As I think I might have mentioned before I am occasionally going to do a biographical sketch on past friends and acquaintances. I do not want the people who influenced my life in either pleasant or negative ways to ever be forgotten. At least by me. The names will be changed to protect relationships.
There was a girl I knew who had escaped from Communist China named Ellen Chen. She was part Japanese but spoke only Chinese and English. As I remember she was from the mainland and her Chinese father and Japanese mother had escaped thru Taiwan with her and her brother David shortly after WWII. She was only a few years older than I; and I was born in 1943. For a number of years we were close friends. We both worked at KLM, at the time, in Manhattan. We lost touch after my husband and I left and moved to Long Island. We became close because we were both interested in the lifestyles of the other and there was some kind of instantaneous attraction to one another. Ellen was pregnant and I was invited to her baby shower at an apartment in Chinatown, NYC. Her mom and the other ladies were very sweet and gracious but spoke almost no English. Ellen didn't really have many friends her own age and none of them were at the family shower. Ellen was crippled. She had one leg bent and slightly shorter than the other and walked with quite a limp but didn't require a cane or other assistance. I never asked what had happened and she never mentioned it. Her husband had meet me at the subway when I arrived and walked me back to the subway when I left. They were very concerned that I might get lost and not find someone to guide me who spoke English.
Ellen"s husband, his name escapes me now, was cold and terse but very polite. I thought he hated me but I most likely misread his reserve. I remember the apartment I was at was functional and modern with almost no nick knacks or objects lying around and the food was conventional snacks and a shower cake with a stork and baby on the front. I guess I had expected something exotic with crickets in bamboo cages, and floor seating on mats. I really knew nothing of Chinese culture at the time so drew on impressions from movies like "Sayonara", which was Hollywood Japanese. Ellen and I gabbed together through the shower and the other ladies smiled and exclaimed softly when the presents were opened. Everyone was a little off balance but a good time was had by all.

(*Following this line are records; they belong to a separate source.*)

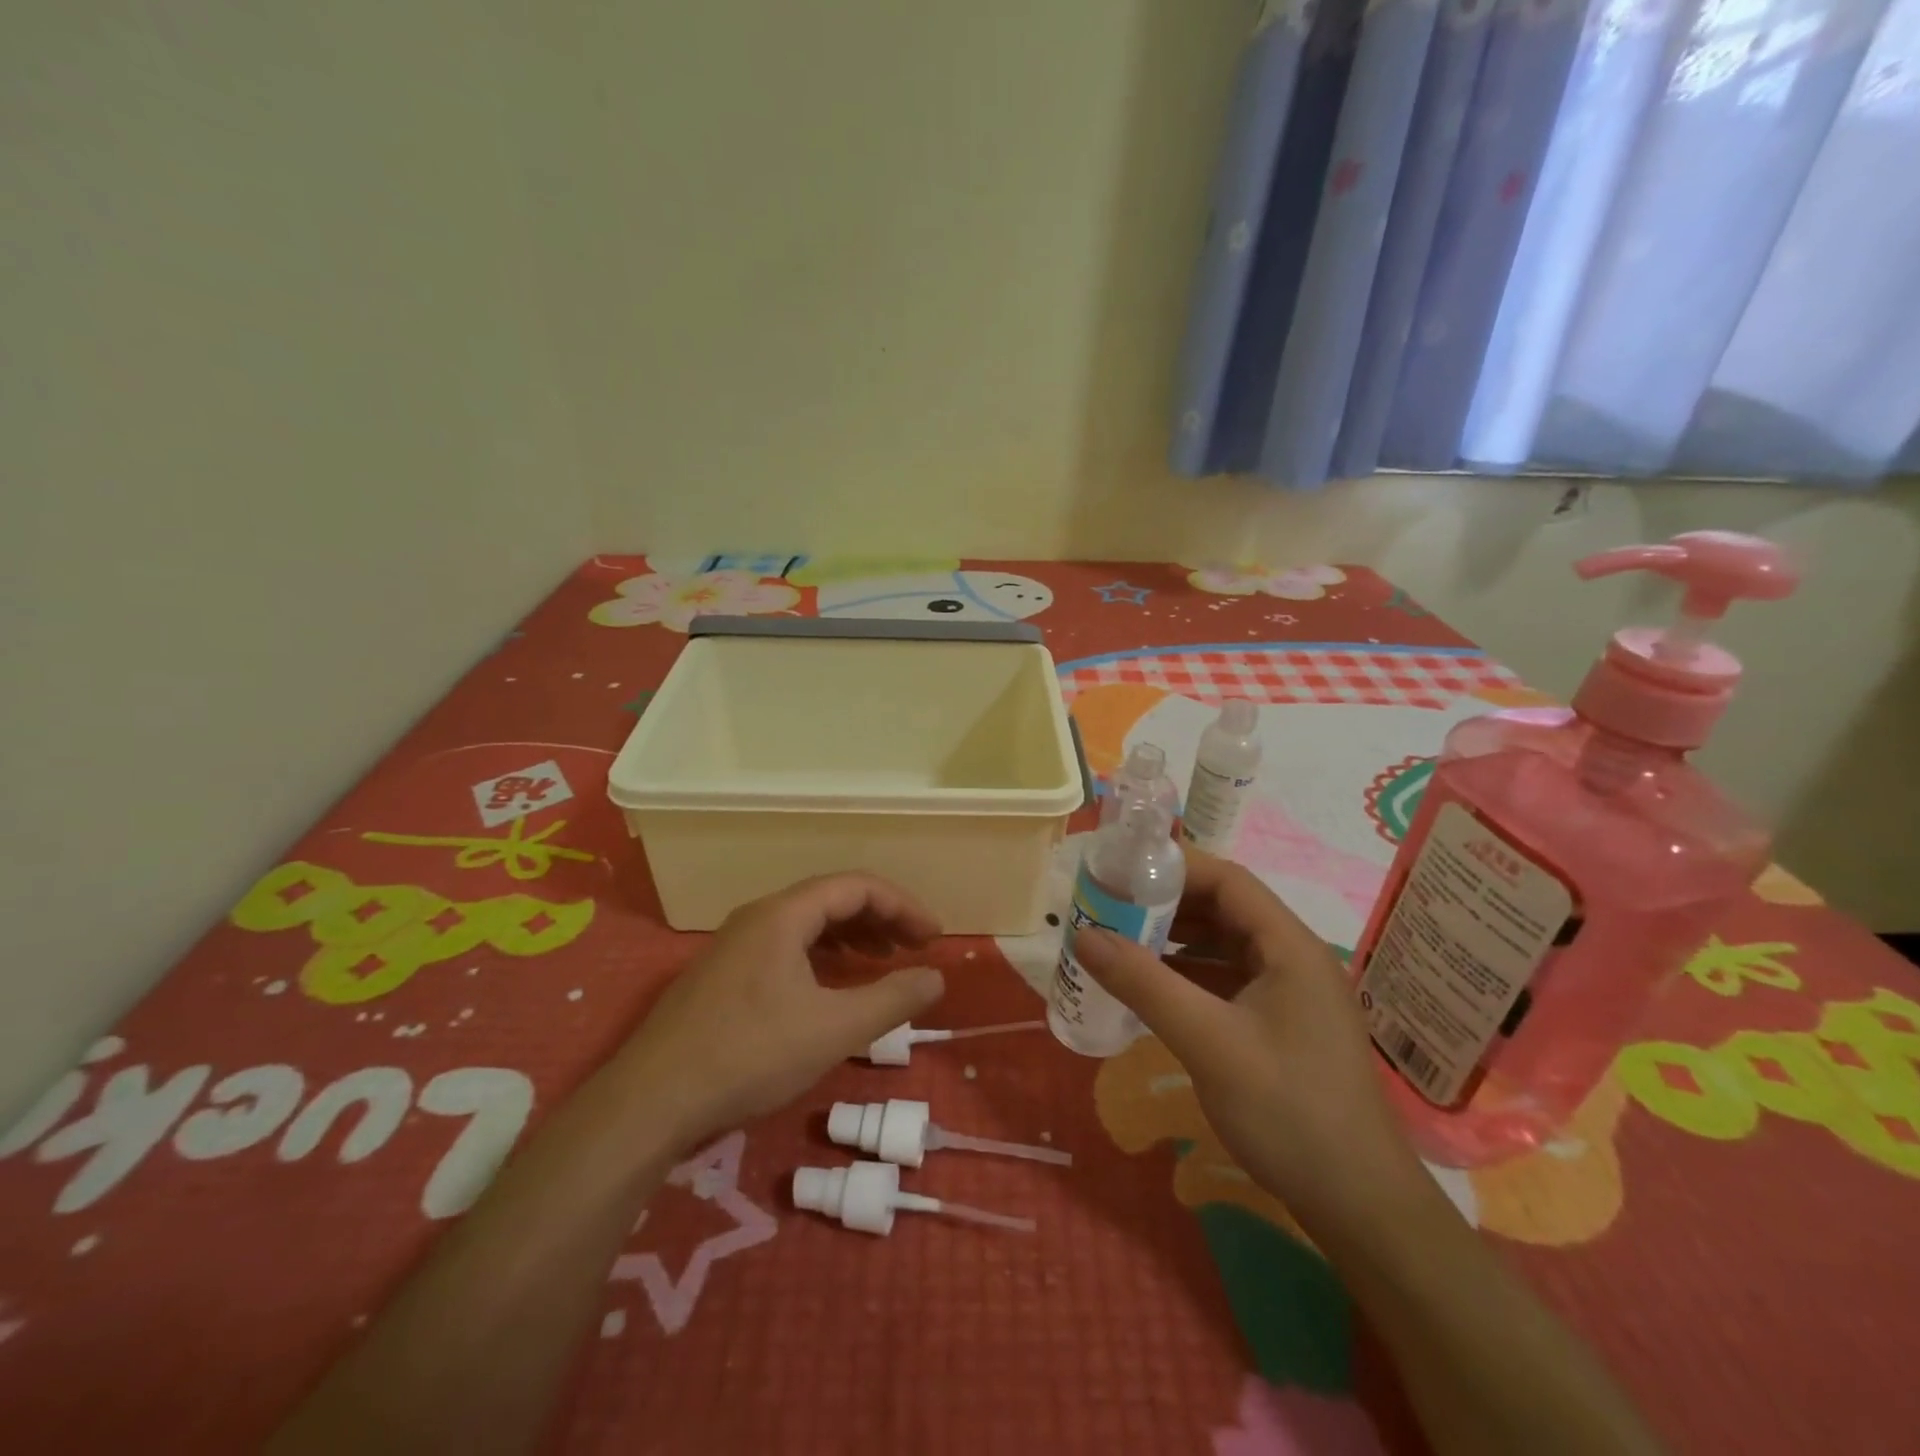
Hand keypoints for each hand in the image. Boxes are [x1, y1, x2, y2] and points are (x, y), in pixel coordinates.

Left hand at [620, 873, 945, 1150]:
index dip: (903, 905)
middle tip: (914, 948)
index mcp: (784, 914)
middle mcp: (758, 917)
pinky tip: (832, 986)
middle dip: (880, 918)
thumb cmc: (749, 1054)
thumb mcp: (833, 1029)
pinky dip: (821, 956)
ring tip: (882, 960)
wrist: (650, 1101)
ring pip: (806, 923)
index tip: (934, 938)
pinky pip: (785, 946)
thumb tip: (936, 977)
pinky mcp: (723, 975)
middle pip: (831, 899)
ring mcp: (735, 945)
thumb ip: (892, 1000)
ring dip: (851, 936)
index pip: (857, 886)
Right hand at [1073, 851, 1424, 1230]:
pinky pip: (1225, 981)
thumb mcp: (1208, 1042)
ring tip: (1119, 943)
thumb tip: (1084, 935)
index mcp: (1289, 946)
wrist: (1360, 1207)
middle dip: (1165, 905)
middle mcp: (1292, 958)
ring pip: (1222, 946)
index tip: (1119, 874)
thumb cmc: (1289, 1112)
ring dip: (1173, 941)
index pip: (1227, 880)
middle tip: (1109, 909)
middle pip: (1223, 909)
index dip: (1173, 869)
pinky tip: (1150, 990)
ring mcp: (1288, 994)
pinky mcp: (1280, 1025)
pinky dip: (1187, 976)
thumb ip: (1144, 984)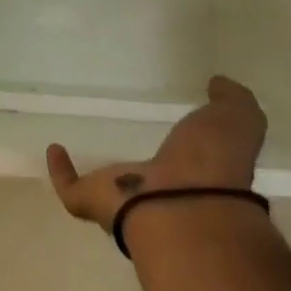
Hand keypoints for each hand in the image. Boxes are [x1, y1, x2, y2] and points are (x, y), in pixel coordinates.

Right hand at [47, 75, 265, 231]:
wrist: (183, 205)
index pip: (194, 169)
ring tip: (86, 149)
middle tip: (128, 146)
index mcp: (200, 180)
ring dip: (100, 176)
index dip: (189, 157)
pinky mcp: (92, 200)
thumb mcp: (237, 120)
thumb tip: (219, 84)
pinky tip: (54, 148)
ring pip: (111, 190)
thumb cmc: (212, 164)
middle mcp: (162, 196)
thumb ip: (233, 101)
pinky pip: (71, 188)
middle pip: (149, 184)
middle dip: (142, 172)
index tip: (180, 136)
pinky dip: (60, 171)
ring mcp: (126, 201)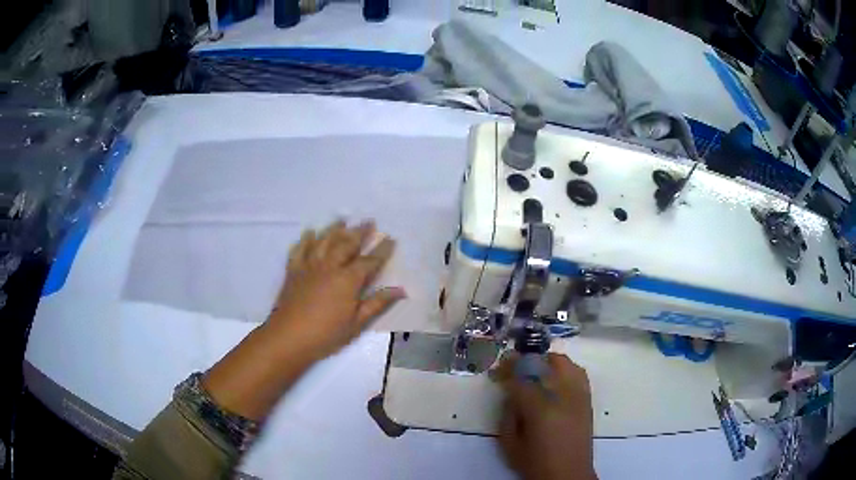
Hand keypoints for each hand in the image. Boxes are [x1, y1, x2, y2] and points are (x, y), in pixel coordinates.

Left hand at [268, 220, 405, 359]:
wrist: (288, 337)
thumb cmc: (326, 334)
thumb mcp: (357, 323)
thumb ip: (378, 303)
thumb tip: (401, 290)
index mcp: (348, 280)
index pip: (369, 261)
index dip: (381, 250)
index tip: (390, 239)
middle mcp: (329, 266)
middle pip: (347, 244)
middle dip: (360, 232)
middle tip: (369, 221)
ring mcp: (309, 266)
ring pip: (323, 241)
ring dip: (334, 229)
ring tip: (343, 219)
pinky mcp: (293, 270)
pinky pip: (299, 249)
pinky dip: (305, 239)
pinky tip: (310, 233)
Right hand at [494, 353, 596, 479]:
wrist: (569, 475)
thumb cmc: (535, 463)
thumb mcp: (509, 443)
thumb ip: (507, 414)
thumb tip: (510, 394)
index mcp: (540, 409)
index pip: (520, 378)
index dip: (505, 370)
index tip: (495, 371)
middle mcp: (562, 396)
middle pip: (542, 364)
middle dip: (523, 362)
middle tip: (511, 369)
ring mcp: (578, 395)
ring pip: (563, 363)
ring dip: (544, 362)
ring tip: (533, 371)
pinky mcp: (587, 399)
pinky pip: (577, 372)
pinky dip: (564, 369)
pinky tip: (554, 378)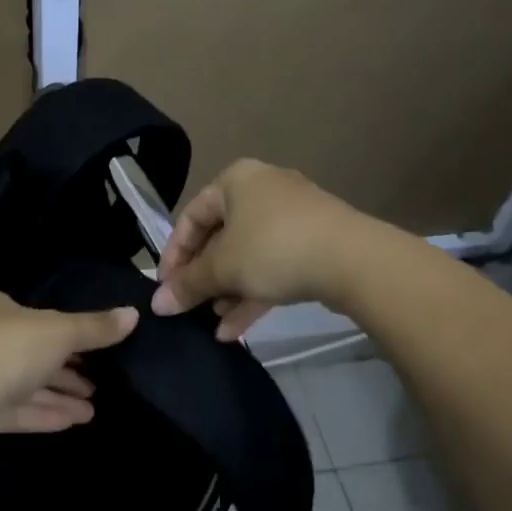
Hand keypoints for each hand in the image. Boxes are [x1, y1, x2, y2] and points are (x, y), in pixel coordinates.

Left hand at [0, 291, 138, 436]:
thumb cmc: (6, 350)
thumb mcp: (59, 332)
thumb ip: (95, 327)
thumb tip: (133, 313)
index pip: (35, 315)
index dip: (66, 332)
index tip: (94, 350)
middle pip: (31, 352)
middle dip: (66, 370)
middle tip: (98, 384)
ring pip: (24, 384)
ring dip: (59, 395)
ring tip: (93, 410)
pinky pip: (15, 409)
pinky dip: (43, 413)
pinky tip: (74, 422)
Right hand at [151, 159, 359, 340]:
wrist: (354, 260)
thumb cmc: (273, 249)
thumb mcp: (223, 268)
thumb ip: (188, 285)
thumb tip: (157, 305)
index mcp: (236, 181)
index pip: (191, 217)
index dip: (174, 255)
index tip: (166, 288)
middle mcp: (263, 191)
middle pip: (220, 237)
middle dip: (204, 277)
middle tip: (190, 306)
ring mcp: (293, 217)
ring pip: (248, 255)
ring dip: (228, 290)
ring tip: (213, 321)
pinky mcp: (314, 243)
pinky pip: (273, 266)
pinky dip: (254, 292)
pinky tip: (235, 330)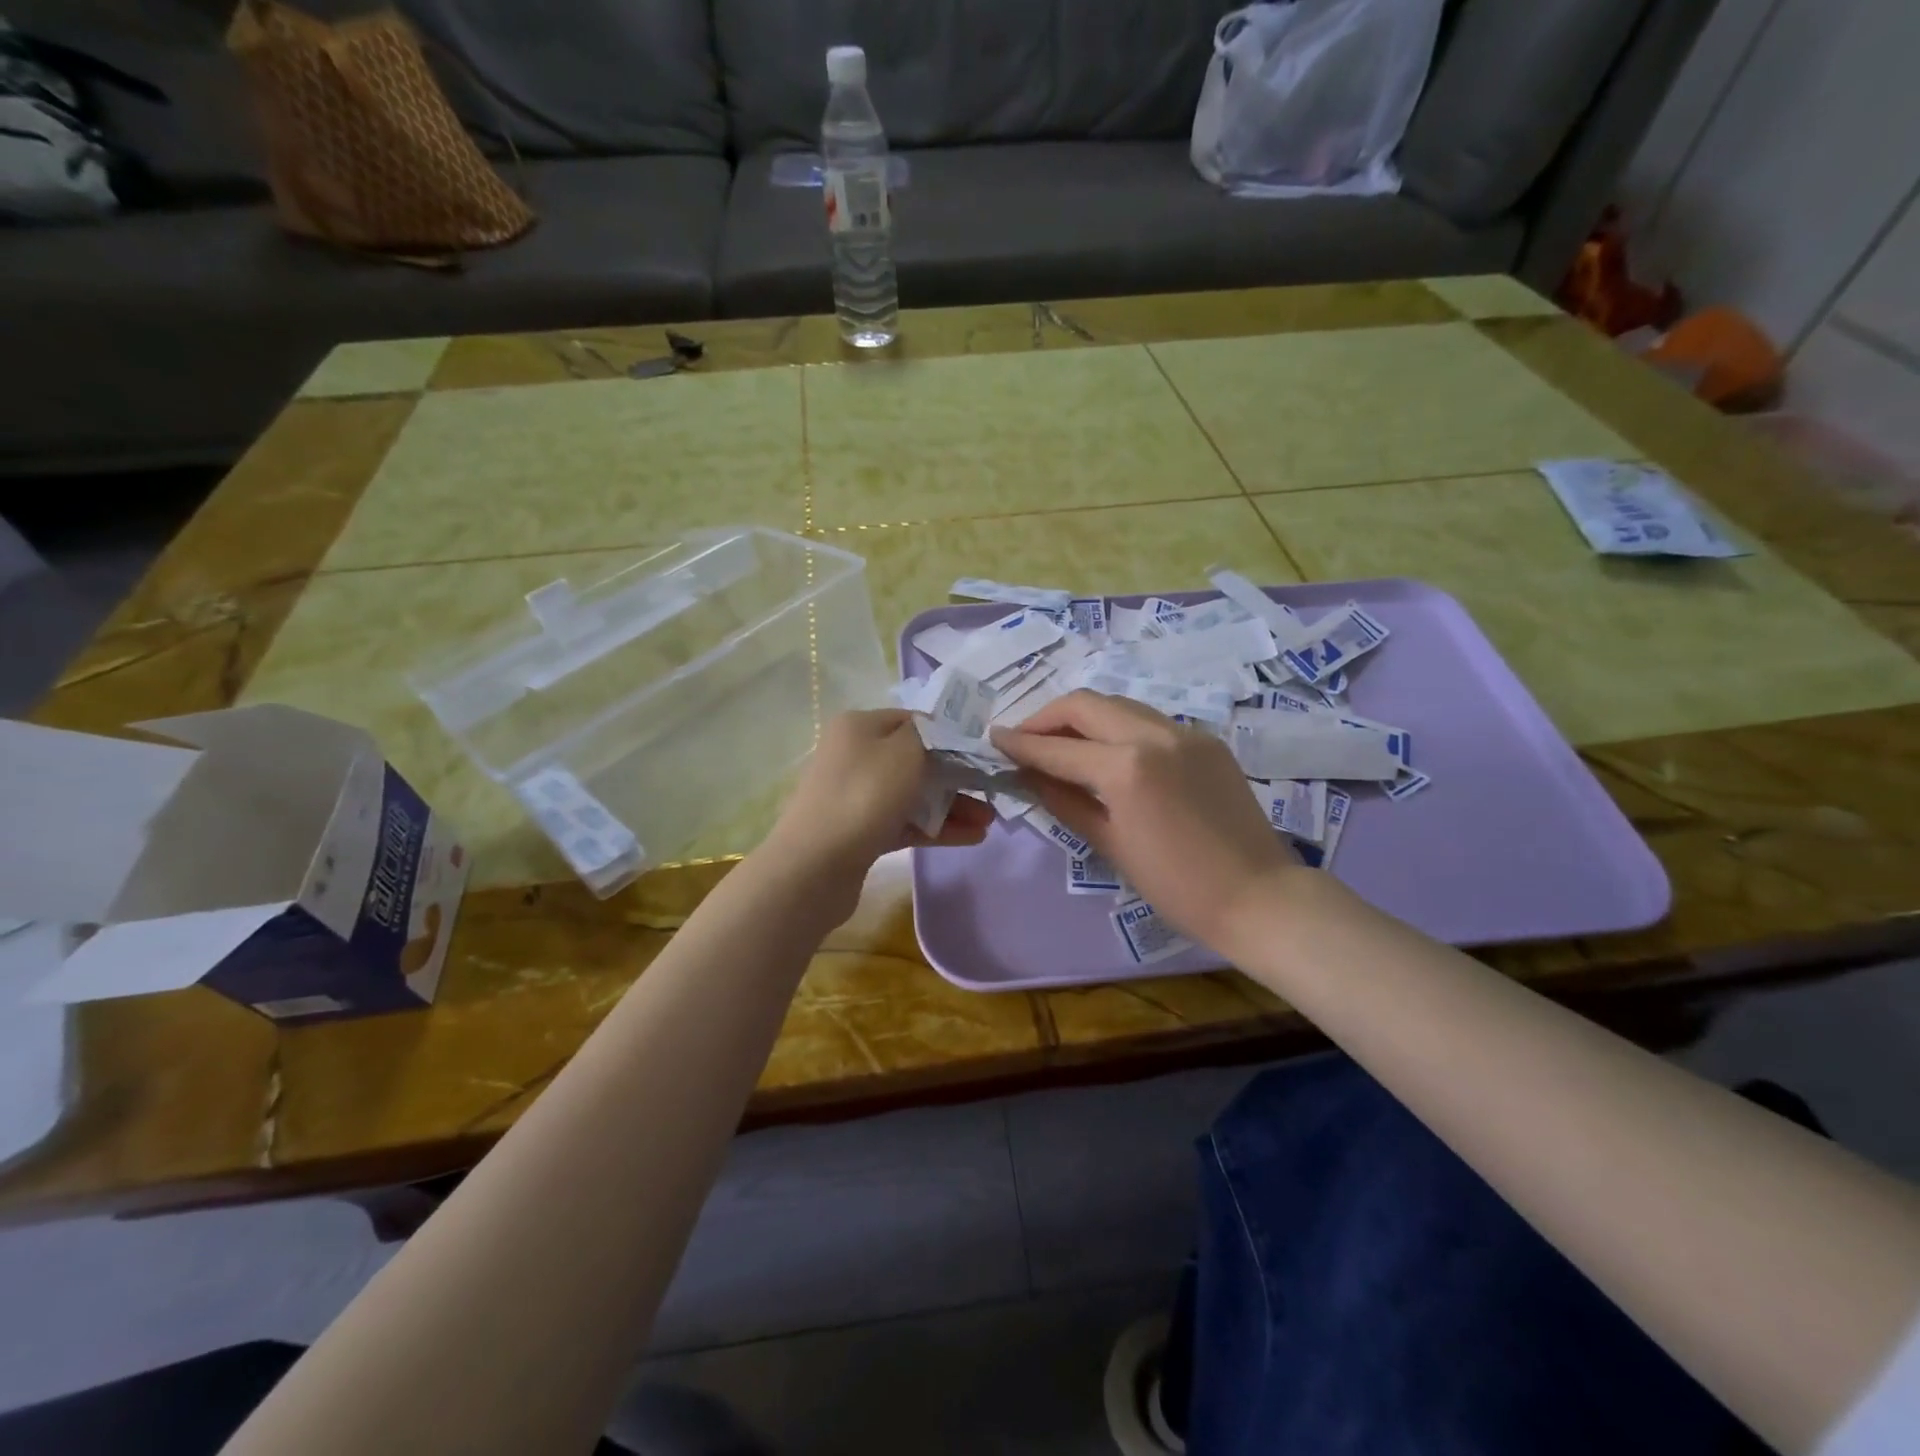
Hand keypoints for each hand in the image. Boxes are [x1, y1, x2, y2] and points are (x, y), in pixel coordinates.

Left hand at [762, 710, 993, 897]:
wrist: (813, 867)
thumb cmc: (865, 796)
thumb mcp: (905, 751)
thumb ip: (932, 734)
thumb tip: (944, 728)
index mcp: (859, 727)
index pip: (915, 721)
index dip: (951, 733)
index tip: (984, 751)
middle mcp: (855, 755)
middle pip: (917, 759)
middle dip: (957, 775)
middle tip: (991, 791)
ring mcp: (856, 796)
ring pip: (914, 794)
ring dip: (952, 805)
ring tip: (988, 821)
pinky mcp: (861, 832)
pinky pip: (906, 823)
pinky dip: (936, 827)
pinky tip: (971, 837)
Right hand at [992, 691, 1300, 948]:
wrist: (1258, 896)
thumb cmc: (1176, 886)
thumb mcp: (1110, 845)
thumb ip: (1065, 801)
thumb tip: (1028, 775)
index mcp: (1126, 767)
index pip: (1058, 748)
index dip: (1021, 744)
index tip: (994, 739)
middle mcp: (1154, 734)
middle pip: (1086, 704)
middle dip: (1048, 717)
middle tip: (1025, 739)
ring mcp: (1185, 732)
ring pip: (1118, 704)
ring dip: (1083, 717)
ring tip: (1062, 743)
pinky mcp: (1206, 739)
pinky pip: (1149, 721)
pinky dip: (1118, 727)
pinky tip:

Later Ellen had the most adorable little girl baby I thought I had ever seen. Again, I do not remember the child's name. I visited Ellen's apartment several more times after she had the baby. She and her husband had moved to a third floor walk-up apartment on 83rd street in upper Manhattan. This was more like a place I had pictured in my minds eye. The tiny kitchen was filled with Asian cooking vessels. Ellen and her husband were vegetarian long before I became one and I remember she made a wonderful stir fried rice dish one of the times I visited her. She never came back to work after she had her baby. She also never came to my apartment because I lived in Queens and she was nervous about traveling out of her comfort zone of Manhattan.
As I mentioned we eventually lost touch but she was a dear friend and we had that sort of magical relationship that sometimes arises despite cultural and other lifestyle differences.